Aulik was the kind of person you felt comfortable around from the first moment you met her, Flaharty said.
'And she tried to get out climbing as much as she could.'
Flaharty said Aulik's climbing partner is back in southeast Alaska and is laying low with friends, as he is still quite shaken by the accident.
Aulik died a week ago yesterday, at 7 p.m. She and Davis were not equipped with a satellite radio, and he was not able to get word out until six days later when he flagged down a Trans North helicopter passing Monday afternoon.
The body has been recovered and removed from the mountainside.
Flaharty said many among the climbing fraternity in the Fairbanks area do not take advanced communication equipment on their treks.
It's not a show of bravado, but rather a sense of self-reliance, counting on their own ability to handle situations and their judgment to keep them out of situations they can't handle, he said.
Flaharty said from what he understands, the avalanche came down on top of them and didn't give Aulik much of a chance.
In his 20 years of selling high-end outdoor gear, this is the eighth time he's been called about a friend dying on the mountain.
'It definitely does not get any easier,' he said.
His 20-year-old son has taken to the outback, and he never fails to remind him of the importance of being safe, of knowing the conditions and how to tell, when it is not safe, the importance of coming home.
Acting chief warden Rhonda Markel of Kluane National Park said Tuesday that unusual weather played a role in the avalanche, leaving behind an abnormal build-up of snow on the East Ridge that was also heavier and wetter than normal.

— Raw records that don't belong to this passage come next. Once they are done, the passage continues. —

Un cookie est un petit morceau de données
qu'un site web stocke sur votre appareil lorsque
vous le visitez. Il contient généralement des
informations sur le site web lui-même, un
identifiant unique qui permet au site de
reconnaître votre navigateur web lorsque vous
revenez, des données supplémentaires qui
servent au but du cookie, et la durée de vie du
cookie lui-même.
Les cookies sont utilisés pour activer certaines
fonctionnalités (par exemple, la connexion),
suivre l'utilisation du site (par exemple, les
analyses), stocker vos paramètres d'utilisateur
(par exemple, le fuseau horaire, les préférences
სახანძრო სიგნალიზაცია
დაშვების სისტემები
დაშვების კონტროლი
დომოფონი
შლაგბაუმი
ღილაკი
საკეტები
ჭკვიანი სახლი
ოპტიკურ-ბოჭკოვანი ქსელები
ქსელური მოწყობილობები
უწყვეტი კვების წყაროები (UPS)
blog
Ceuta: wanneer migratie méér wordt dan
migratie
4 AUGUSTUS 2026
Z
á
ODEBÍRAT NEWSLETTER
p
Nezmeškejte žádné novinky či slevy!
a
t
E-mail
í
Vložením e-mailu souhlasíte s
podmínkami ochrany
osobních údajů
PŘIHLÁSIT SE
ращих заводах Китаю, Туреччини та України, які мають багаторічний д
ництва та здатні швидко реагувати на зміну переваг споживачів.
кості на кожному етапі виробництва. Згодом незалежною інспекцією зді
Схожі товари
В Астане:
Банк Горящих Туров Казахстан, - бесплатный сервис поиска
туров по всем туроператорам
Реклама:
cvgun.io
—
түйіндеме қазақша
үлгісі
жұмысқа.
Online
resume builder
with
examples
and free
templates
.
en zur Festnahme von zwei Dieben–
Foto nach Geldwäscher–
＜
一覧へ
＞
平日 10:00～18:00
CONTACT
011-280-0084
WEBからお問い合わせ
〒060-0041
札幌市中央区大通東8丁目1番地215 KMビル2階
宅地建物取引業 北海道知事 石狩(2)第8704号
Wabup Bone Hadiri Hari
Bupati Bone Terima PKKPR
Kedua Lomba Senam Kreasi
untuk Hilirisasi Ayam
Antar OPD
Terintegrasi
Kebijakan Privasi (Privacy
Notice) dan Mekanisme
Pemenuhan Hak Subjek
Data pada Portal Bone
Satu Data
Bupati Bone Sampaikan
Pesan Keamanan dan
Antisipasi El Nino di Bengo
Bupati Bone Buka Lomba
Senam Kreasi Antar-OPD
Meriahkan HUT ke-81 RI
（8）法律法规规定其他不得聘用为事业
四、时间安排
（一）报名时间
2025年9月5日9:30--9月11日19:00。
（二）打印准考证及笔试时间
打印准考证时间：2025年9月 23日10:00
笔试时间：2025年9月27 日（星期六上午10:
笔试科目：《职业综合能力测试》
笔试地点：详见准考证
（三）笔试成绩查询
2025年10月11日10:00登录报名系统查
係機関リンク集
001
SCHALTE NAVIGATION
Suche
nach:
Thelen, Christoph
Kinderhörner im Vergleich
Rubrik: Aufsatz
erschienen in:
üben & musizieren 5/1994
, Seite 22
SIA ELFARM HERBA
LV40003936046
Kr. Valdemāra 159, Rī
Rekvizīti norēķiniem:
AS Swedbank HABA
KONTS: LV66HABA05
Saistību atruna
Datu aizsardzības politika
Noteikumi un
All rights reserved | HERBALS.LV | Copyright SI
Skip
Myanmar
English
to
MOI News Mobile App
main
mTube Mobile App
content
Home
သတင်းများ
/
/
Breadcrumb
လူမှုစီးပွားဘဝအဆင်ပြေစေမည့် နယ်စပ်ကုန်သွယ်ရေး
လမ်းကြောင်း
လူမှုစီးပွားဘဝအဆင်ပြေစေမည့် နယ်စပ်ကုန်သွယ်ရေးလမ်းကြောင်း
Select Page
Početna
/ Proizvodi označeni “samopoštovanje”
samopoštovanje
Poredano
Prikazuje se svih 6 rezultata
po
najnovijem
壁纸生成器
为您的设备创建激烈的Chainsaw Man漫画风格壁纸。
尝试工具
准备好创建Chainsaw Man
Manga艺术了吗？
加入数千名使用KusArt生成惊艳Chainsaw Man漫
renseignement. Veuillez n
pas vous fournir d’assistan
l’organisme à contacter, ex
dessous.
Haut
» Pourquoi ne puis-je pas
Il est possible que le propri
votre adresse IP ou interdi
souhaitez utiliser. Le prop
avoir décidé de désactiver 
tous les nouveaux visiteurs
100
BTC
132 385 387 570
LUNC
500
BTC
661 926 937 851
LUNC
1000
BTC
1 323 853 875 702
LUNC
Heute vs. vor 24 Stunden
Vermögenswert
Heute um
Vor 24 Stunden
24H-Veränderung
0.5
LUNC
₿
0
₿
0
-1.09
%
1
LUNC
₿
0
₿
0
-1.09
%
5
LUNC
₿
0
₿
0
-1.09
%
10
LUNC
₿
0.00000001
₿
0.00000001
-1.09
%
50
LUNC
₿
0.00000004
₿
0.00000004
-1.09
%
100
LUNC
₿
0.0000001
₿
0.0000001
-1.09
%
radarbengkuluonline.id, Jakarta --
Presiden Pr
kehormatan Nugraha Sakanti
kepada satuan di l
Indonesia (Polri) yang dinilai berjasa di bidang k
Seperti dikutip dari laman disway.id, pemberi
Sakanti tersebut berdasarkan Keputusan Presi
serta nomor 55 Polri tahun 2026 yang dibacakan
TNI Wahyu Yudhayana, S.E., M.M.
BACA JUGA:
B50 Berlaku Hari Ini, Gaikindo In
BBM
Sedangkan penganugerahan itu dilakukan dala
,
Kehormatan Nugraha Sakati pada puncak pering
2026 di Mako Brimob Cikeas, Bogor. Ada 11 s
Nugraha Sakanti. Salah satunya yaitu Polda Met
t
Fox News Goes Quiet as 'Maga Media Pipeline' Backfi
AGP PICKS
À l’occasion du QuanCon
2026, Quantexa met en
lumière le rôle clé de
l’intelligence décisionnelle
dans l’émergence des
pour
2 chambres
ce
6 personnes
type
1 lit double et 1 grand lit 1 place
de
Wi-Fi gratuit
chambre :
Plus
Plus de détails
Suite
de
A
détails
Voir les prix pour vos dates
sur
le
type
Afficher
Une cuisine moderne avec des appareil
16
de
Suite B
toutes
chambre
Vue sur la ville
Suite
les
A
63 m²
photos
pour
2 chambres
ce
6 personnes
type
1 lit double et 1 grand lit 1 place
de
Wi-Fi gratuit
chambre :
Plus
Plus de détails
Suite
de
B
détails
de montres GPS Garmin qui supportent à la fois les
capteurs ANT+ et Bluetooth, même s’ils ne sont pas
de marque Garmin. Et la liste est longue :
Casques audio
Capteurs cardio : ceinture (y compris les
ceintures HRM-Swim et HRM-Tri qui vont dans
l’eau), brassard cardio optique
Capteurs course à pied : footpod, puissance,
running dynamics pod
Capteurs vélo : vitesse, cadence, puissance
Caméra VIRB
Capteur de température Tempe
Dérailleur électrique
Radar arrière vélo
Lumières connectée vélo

The young climber, who worked as a forest firefighter in Alaska last summer and was planning to return this year to the same job in Denali National Park, was a ball of enthusiasm, by all accounts.
Most recently, she placed first in the open women's category this spring in the annual Arctic Man competition that involves a snowmachine pulling a skier around a course over several hours.
'It is incredibly sad,' Charles Mason, her photo journalism professor, said from Fairbanks this morning. 'I guess she was doing what she loved, but it is pretty sad.
'She smiled constantly ... a little bubble of laughter.'
Mason said while his photo assignments were geared toward newspaper work, Aulik continually pushed her style toward that of an outdoor magazine, though she did it with great enthusiasm.
'If she could find a way to bend it (the assignment) toward the mountains and climbing, that is the way she would bend it, and I enjoyed watching it bend,' said Mason.
She was, he noted, persistent.
Aulik didn't have the required prerequists to get into Mason's class, but he said he finally capitulated because of her insistence that she needed to be there.
It was her dream to work for National Geographic, and Mason doesn't doubt that some day she would have fulfilled that quest.
'The world will be a sadder place without her.'
Four days prior to Aulik's death, a team of three experienced climbers had to be rescued by the longline of helicopter because of nasty weather that almost claimed their lives.
Mount Logan, Canada's highest mountain, measures in at 5,956 metres (19,541 feet), compared to 6,193 metres (20,320 feet) for Denali, the continent's highest peak.